The Marshmallow Challenge
I recently ran across a short TED talk about a team-building exercise where teams of four are challenged to build a free-standing tower using only dry spaghetti, tape, and a marshmallow. The team with the tallest stable tower wins.
Tom Wujec, the speaker, has facilitated this exercise over 70 times with a wide variety of people. His talk focuses on which groups consistently perform poorly (recent business school graduates) and which groups perform well (children in kindergarten). He’s got some great explanations of why this is and how to apply this information to other design challenges. It’s a fun talk, and worth watching.
I ran a similar challenge with a group of 20 designer colleagues at Nokia. I used slightly different rules: no marshmallow, and instead of building a vertical tower, teams had to build a horizontal cantilever off their table.

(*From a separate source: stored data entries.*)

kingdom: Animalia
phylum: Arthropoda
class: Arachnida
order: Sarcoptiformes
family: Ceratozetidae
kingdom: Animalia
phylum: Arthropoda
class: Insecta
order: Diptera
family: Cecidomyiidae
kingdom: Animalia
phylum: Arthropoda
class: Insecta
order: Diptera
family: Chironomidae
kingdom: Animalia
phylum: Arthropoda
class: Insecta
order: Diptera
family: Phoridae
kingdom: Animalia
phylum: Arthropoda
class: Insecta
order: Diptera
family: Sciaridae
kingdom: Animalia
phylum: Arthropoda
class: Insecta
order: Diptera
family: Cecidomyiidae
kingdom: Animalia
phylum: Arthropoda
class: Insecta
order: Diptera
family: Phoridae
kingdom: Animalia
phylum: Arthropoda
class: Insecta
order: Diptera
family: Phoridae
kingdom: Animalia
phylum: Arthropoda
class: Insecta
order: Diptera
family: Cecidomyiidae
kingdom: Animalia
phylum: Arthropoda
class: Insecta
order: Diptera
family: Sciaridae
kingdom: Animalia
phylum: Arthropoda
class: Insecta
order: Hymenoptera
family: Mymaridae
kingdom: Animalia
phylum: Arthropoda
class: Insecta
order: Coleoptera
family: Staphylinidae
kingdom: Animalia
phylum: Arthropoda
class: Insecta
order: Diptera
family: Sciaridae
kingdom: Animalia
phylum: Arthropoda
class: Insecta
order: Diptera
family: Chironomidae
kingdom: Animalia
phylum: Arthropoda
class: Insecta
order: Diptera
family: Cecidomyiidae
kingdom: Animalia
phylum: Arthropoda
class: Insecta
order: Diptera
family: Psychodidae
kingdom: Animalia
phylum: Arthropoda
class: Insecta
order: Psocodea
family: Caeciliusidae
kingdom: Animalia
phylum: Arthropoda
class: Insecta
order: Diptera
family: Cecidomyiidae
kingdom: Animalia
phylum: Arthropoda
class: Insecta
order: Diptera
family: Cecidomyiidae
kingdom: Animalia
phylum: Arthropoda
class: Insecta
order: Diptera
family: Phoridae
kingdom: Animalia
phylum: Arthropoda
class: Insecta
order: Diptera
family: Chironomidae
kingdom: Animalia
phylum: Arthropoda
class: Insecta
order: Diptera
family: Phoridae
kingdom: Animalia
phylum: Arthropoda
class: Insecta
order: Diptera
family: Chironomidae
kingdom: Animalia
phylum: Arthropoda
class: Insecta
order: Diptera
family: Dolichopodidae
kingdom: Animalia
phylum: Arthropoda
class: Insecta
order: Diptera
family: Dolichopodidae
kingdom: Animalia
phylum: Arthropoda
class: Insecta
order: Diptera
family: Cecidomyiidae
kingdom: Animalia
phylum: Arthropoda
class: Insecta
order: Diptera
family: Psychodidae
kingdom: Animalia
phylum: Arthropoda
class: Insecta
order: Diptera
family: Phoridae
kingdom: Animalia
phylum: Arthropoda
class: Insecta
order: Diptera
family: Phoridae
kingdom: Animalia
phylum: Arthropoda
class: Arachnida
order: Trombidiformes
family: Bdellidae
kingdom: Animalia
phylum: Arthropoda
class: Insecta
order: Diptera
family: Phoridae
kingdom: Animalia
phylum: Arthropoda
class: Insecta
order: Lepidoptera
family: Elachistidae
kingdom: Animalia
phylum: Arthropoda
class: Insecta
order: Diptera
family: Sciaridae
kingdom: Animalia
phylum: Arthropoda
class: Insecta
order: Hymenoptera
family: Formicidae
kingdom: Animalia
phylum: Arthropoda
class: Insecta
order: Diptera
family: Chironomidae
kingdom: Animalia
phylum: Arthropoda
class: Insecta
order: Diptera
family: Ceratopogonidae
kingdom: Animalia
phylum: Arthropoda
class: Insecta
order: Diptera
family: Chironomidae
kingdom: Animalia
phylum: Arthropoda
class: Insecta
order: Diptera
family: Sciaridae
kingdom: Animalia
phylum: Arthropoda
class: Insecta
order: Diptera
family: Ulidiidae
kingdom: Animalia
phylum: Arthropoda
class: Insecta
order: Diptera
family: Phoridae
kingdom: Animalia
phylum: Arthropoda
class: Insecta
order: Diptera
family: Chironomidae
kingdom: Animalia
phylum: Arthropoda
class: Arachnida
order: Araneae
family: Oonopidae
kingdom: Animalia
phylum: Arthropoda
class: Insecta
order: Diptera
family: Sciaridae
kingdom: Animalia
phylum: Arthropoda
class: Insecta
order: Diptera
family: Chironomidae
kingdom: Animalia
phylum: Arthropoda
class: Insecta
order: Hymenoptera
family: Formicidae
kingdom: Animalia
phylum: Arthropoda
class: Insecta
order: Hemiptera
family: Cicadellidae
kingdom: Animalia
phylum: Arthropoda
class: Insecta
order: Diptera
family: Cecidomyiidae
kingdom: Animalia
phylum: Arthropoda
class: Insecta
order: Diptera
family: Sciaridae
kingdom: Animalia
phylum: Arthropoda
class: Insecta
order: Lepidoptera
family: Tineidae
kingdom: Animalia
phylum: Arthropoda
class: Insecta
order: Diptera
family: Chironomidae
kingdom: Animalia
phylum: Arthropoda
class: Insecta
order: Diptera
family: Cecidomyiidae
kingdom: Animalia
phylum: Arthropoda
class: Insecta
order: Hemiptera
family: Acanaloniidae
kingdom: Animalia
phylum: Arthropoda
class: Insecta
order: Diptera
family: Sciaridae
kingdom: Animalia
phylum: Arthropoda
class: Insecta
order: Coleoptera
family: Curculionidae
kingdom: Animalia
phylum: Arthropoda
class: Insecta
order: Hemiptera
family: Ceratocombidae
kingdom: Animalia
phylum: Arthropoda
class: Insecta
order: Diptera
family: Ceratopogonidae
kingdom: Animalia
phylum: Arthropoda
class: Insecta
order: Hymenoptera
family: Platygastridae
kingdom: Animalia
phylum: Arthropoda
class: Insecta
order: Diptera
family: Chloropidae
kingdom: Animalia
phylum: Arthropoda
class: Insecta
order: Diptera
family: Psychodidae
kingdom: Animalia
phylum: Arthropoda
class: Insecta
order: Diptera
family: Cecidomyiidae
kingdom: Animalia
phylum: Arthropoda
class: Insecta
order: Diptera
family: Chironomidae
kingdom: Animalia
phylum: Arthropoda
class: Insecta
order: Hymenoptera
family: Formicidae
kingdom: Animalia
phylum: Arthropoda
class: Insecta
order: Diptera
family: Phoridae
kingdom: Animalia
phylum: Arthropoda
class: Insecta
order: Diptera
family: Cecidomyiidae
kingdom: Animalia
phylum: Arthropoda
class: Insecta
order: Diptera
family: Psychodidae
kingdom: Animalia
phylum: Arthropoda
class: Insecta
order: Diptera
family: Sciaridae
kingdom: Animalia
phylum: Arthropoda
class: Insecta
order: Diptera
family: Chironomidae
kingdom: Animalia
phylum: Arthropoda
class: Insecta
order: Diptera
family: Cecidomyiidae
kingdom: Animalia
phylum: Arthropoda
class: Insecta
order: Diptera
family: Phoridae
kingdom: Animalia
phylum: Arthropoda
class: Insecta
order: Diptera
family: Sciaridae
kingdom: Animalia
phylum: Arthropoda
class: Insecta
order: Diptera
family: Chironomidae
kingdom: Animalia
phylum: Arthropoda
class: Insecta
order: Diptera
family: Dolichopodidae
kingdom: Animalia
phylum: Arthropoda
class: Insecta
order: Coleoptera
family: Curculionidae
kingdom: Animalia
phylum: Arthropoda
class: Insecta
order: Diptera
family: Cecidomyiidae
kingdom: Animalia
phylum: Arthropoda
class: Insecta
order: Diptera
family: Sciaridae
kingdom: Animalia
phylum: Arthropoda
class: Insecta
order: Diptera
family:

The purpose of the exercise was to build cross-team relationships and foster a design community across multiple organizational silos. This group of designers would go on to meet monthly as a design community, and this initial exercise helped break the ice and begin relationships. Ironically, as the facilitator, all the participants knew me, but the challenge didn’t let me get to know many of them!
Over a year later, I ran into a designer who had participated in the challenge. He said it was the most memorable design meeting out of the lot and that his co-workers still brought it up.
Watching the TED talk has inspired me to run the challenge again, and I highly recommend it to any group searching for a fun team-building exercise.